Nesse ponto de superação das tradições, o autor critica a cultura personalista, a colonização predatória, a ação das elites, a literatura que é simples manifestação do bacharelismo. Ao construir a obra sobre uma metodologia dos contrários, opondo os pares — o trabalho e a aventura, o rural e o urbano, o impessoal e o afetivo - ele se debruçava sobre os fundamentos de nosso destino histórico.

Projeto para o Brasil

“Esse seu primeiro livro é um ensaio histórico, fácil de ler e muito interpretativo”, define Suely Robles, professora do Departamento de História da USP. Até Raízes do Brasil , Sérgio Buarque de Holanda era um crítico literário. Foi depois de sua viagem à Alemanha que lhe surgiu o interesse pelos estudos históricos e sociais. Marcado pelos livros de Max Weber e pelas aulas de Meinecke que assistiu em Berlim, chegou ao Brasil tendo nas mãos um calhamaço de mais de 400 páginas, um rascunho do que viria a ser Raízes do Brasil. Nesse seu pequeno grande ensaio, ele somava os seus talentos — o de escritor e o de historiador. À análise revolucionária, que abordava temas sobre os quais se silenciava, junta-se uma prosa clara, de estilo elegante e sem pedantismos.

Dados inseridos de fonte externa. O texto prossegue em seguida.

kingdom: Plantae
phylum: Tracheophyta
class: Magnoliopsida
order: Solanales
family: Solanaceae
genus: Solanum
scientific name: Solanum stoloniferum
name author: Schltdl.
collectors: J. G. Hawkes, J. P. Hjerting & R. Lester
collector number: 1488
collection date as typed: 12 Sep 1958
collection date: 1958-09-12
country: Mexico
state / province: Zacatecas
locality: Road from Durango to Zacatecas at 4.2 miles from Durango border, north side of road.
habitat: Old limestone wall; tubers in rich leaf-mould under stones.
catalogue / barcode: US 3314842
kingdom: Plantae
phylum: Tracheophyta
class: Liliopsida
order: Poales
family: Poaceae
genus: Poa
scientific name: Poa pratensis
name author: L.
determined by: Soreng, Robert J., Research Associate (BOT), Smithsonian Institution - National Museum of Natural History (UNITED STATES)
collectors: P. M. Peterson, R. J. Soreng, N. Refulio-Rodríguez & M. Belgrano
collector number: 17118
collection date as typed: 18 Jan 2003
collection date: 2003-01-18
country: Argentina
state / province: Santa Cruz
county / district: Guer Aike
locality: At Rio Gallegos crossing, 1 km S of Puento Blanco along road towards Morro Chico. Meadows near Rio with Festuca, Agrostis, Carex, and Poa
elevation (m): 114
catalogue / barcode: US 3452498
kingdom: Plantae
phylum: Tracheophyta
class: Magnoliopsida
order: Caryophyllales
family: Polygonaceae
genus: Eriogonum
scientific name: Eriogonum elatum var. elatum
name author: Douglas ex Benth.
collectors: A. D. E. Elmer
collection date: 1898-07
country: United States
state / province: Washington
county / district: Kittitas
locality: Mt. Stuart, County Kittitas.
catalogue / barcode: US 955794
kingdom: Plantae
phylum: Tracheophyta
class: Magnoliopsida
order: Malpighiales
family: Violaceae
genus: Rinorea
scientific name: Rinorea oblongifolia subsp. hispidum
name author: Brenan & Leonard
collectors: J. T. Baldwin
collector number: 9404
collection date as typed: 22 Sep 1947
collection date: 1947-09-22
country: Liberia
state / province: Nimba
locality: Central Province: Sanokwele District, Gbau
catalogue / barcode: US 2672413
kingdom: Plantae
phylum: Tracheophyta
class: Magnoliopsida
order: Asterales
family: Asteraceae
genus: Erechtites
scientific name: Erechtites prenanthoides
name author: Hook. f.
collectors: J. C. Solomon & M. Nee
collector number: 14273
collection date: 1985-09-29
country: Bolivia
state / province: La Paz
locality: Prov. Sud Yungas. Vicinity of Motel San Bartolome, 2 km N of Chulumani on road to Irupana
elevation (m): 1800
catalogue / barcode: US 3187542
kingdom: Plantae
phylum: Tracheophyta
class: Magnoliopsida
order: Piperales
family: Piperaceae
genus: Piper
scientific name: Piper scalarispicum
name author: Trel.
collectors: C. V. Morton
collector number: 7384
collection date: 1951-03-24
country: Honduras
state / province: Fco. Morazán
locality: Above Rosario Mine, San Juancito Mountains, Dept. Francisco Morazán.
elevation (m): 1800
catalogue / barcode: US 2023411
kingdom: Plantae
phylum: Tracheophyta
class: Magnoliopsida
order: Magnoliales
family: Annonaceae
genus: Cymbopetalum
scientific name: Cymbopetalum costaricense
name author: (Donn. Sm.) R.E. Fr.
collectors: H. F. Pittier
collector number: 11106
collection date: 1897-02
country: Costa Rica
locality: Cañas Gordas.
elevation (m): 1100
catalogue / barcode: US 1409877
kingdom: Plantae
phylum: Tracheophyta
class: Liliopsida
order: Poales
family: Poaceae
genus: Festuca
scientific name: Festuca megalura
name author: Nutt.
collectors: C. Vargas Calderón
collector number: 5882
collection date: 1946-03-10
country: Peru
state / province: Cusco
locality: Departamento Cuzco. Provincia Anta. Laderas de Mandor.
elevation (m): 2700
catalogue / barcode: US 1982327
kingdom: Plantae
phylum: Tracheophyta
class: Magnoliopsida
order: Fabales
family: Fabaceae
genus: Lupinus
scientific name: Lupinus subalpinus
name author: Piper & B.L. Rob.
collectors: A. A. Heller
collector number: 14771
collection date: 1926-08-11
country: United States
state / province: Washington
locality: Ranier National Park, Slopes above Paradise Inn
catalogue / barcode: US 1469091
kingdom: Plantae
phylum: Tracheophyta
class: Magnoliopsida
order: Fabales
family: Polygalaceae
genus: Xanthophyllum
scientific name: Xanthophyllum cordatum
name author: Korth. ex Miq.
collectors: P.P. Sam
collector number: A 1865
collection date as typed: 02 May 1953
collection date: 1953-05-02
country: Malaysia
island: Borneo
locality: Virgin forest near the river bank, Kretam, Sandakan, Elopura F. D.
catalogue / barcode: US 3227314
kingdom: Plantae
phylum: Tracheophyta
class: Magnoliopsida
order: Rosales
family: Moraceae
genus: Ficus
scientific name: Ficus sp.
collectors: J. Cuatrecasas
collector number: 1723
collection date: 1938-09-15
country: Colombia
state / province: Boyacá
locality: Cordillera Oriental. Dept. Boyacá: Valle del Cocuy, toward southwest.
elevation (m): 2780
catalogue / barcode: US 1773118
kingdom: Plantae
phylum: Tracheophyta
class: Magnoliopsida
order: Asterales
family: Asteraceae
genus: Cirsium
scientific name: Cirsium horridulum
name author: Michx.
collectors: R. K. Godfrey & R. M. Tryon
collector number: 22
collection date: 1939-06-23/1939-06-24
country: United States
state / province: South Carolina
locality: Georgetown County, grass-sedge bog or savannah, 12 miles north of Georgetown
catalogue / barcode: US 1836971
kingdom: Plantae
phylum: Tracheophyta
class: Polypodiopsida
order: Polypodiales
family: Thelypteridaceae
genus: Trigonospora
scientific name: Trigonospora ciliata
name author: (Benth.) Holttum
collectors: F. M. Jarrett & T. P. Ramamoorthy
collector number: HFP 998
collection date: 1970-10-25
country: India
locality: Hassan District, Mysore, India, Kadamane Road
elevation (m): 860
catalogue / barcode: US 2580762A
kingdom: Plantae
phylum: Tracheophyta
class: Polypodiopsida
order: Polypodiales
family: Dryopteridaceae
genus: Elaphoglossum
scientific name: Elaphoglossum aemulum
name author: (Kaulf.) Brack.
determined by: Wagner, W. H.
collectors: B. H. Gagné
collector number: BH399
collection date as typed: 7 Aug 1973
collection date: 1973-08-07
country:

No apontar de nossas mazelas, Raízes vê os processos políticos e econômicos também como fenômenos culturais. Para o homem cordial , categoria que o autor define no livro, todas as relações são baseadas no afeto e não na razão, o que explicaria a confusão freqüente entre o público e o privado, e a maneira como se constituiu o Estado brasileiro — como uma extensão da família. Bom exemplo disso é o critério que os donos do poder sempre utilizaram na admissão dos servidores públicos — as relações familiares e de simpatia. Nessa sua análise, a dimensão personalista invade a política.
Sérgio Buarque não busca no passado lições para o presente, ele procura na história formas de superá-lo, lá estão os adversários a combater. Para nos livrarmos de nosso passado colonial, da herança rural e oligárquica, o historiador aponta o poder que teria uma intervenção de novas forças sociais — as massas urbanas e de caráter cosmopolita. É essa a grande novidade em sua reflexão, a sua radicalidade. “Dr. Sérgio sempre dizia que é preciso dar voz aos que não têm”, lembra José Sebastião Witter, seu assistente e ex-diretor do Museu Paulista. Com Sérgio Buarque, o povo até então expulso das narrativas oficiais ganhava o seu lugar. Se tornava ator da história, dono do seu destino.